Neue Westfälische "Luft bei Gewerbeflächen"

24.09.2011

40 Hektar sollen am Hüttenbrink und am Flugplatz „zeitnah“ bereitgestellt werden

 

Gütersloh (raho). Es bedurfter drastischer Beschreibungen der Verwaltung zum Gewerbeflächennotstand, ehe die Politiker handelten.
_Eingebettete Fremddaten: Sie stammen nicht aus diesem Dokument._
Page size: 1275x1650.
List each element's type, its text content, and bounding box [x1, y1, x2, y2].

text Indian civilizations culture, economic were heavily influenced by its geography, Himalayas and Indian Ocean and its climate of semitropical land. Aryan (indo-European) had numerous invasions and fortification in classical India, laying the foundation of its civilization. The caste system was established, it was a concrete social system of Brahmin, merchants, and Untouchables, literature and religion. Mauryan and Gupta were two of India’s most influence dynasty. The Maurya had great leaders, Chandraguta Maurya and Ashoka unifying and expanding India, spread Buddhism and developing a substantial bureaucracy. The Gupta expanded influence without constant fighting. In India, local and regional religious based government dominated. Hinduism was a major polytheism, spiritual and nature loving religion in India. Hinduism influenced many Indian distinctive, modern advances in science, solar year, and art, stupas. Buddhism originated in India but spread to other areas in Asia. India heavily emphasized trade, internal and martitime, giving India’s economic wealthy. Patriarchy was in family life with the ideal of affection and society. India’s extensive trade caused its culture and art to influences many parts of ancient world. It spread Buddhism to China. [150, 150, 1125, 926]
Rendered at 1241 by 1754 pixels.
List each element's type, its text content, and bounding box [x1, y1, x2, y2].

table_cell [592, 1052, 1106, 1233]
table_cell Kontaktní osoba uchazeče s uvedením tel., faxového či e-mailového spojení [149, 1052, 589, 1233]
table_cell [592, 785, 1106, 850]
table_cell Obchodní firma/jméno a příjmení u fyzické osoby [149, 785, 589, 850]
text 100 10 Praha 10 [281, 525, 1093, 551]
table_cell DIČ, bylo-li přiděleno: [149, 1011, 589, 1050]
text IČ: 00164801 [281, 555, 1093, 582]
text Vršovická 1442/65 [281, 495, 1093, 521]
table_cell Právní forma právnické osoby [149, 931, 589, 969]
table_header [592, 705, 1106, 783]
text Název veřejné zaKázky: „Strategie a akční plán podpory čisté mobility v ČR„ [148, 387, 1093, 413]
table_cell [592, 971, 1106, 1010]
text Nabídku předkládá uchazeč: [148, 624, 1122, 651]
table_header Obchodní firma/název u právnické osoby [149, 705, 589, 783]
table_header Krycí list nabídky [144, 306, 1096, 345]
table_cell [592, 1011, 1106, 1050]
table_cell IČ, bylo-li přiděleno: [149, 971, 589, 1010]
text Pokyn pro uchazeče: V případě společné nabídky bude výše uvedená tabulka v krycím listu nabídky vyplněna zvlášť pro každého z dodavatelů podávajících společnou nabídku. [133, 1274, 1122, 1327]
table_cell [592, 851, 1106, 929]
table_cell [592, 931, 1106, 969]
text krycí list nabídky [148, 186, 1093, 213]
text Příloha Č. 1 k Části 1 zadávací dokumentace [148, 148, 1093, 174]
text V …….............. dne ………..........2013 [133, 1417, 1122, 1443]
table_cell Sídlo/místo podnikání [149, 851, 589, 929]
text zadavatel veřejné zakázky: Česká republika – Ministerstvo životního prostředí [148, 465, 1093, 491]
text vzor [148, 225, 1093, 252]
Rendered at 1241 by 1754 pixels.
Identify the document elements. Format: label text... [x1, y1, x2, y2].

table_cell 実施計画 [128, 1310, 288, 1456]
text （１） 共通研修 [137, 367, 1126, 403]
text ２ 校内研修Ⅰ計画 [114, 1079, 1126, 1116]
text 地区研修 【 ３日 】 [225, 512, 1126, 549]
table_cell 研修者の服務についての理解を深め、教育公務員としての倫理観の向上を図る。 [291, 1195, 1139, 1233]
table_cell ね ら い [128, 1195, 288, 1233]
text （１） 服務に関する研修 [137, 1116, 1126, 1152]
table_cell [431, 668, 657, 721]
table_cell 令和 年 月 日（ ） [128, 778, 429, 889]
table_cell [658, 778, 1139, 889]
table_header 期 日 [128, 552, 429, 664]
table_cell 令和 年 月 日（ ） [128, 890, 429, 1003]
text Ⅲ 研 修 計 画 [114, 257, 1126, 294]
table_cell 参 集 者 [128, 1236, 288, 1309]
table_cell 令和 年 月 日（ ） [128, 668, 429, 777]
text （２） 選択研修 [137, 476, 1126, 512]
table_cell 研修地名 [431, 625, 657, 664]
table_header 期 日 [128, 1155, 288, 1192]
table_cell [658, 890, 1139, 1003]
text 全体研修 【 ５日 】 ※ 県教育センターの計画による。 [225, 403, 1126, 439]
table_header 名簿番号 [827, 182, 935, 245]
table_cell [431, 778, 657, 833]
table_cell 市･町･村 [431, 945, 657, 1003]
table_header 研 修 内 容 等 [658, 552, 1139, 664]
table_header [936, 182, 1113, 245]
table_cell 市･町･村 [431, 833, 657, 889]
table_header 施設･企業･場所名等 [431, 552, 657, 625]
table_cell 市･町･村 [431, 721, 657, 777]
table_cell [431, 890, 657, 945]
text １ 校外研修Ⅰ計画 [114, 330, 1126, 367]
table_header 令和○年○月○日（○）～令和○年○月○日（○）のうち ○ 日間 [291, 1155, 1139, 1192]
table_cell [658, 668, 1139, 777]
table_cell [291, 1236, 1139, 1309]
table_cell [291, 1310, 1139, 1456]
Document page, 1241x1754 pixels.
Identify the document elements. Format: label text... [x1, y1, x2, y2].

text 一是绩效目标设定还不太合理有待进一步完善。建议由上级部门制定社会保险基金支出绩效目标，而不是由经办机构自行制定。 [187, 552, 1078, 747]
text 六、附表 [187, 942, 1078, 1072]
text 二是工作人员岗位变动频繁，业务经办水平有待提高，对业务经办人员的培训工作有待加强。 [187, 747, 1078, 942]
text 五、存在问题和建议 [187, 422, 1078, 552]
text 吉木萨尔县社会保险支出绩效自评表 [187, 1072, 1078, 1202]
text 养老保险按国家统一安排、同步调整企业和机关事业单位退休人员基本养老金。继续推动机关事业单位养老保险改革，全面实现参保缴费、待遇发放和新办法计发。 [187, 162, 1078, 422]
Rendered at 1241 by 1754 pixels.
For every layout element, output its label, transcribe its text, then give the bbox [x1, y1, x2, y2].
Aber am Donnerstagabend zogen sie mit überraschender Plötzlichkeit die Konsequenz aus dem jüngsten Notstands-Bericht („Gewerbeflächen fast ausverkauft“, NW vom 15. September) des städtischen Immobilienspezialisten Rainer Venhaus und von Stadtbaurat Josef E. Löhr.

 

Zur Verblüffung der meisten anderen Fraktionen, zumal der SPD, die von der Initiative erst unmittelbar vor der Sitzung erfuhr und keine Zeit für interne Beratungen hatte, brachte die schwarz-grüne Plattform mit ihrem gemeinsamen Antrag als erstes das seit langem anvisierte Gewerbegebiet am Spexarder Hüttenbrink auf den Weg.

 

Wie CDU-Sprecherin Silva Schröder erläuterte, soll dazu ein Bebauungsplan aufgestellt werden, der zugleich einen Lärmschutz entlang der Autobahn zwischen Verler Straße und Spexarder Straße vorsieht.

 

Sie sprach sich zugleich erneut deutlich gegen eine von der Verwaltung erwogene Teillösung aus: in einem ersten Schritt nur zehn der insgesamt rund 23 Hektar zu entwickeln und dafür auf die von den Spexardern geforderte 1,7 Millionen Euro teure Autobahnbrücke am Berensweg als Haupterschließung zu verzichten. Das gehe am tatsächlichen Bedarf vorbei, meinte Schröder.

 

Thomas Krümpelmann, planungspolitischer Sprecher der SPD, signalisierte trotz merklicher Zerknirschtheit Zustimmung, da zwar das Vorgehen der Plattform nicht fair sei, aber inhaltlich Konsens bestehe. Auch sprach er sich klipp und klar für die Brücke aus, während im Antrag lediglich von „geeigneten Maßnahmen“ die Rede war, die sicherstellen sollen, dass der anfallende Verkehr aus dem Gebiet nicht über den Hüttenbrink/Verler Straße oder die westliche Spexarder Straße abfließt.

 

Norbert Bohlmann (UWG) hielt das Areal nach wie vor nicht für optimal, gab aber zu verstehen, dass er nicht strikt dagegen ist: „Wenn der Vegetarier zu verhungern droht, fängt er an, Fleisch zu essen.“

 

Da mussten selbst die schmunzeln, die dieses Gebiet rigoros ablehnten: Es sei noch nicht mal eine „Notlösung“, kritisierte Norbert Morkes (BfGT). Und Wolfgang Büscher (FDP) bezeichnete den Vorschlag gar als „Rumgurkerei“. Lediglich die Flächen am und auf dem Flughafen könnten die Defizite beheben.

 

So besserte sich die Stimmung des liberalen Fraktionsvorsitzenden schon bald, nämlich als die Plattform (diesmal in der Plus-Variante gemeinsam mit der UWG) beantragte, auch die Flächen (gut 20 Hektar) zwischen Flugplatzgrenze und dem Kompostwerk-Zubringer (Auf der Kosten) „zeitnah“ als Gewerbeareal zu entwickeln. In diesem Fall müssen neben dem unproblematischen Grunderwerb (Eigentümer ist der Bund) auch noch der Regionalplan und der Flächennutzungsplan geändert werden.

 

Birgit Niemann-Hollatz (Grüne) legte Wert darauf, dass an dieser Stelle Gewerbe mit einer hohen Arbeitsplatzdichte angesiedelt werde. Es sollten sich auch nur so viele Unternehmen niederlassen, dass keine neuen Straßen erforderlich werden.

 

Am Schluss der Debatte stimmten erneut fast alle Fraktionen für den Plattform-Antrag. Lediglich Linke und BfGT (die stattdessen ein Interkommunales Gewerbegebiet mit Harsewinkel nördlich der Marienfelder Straße befürwortet) votierten mit Nein.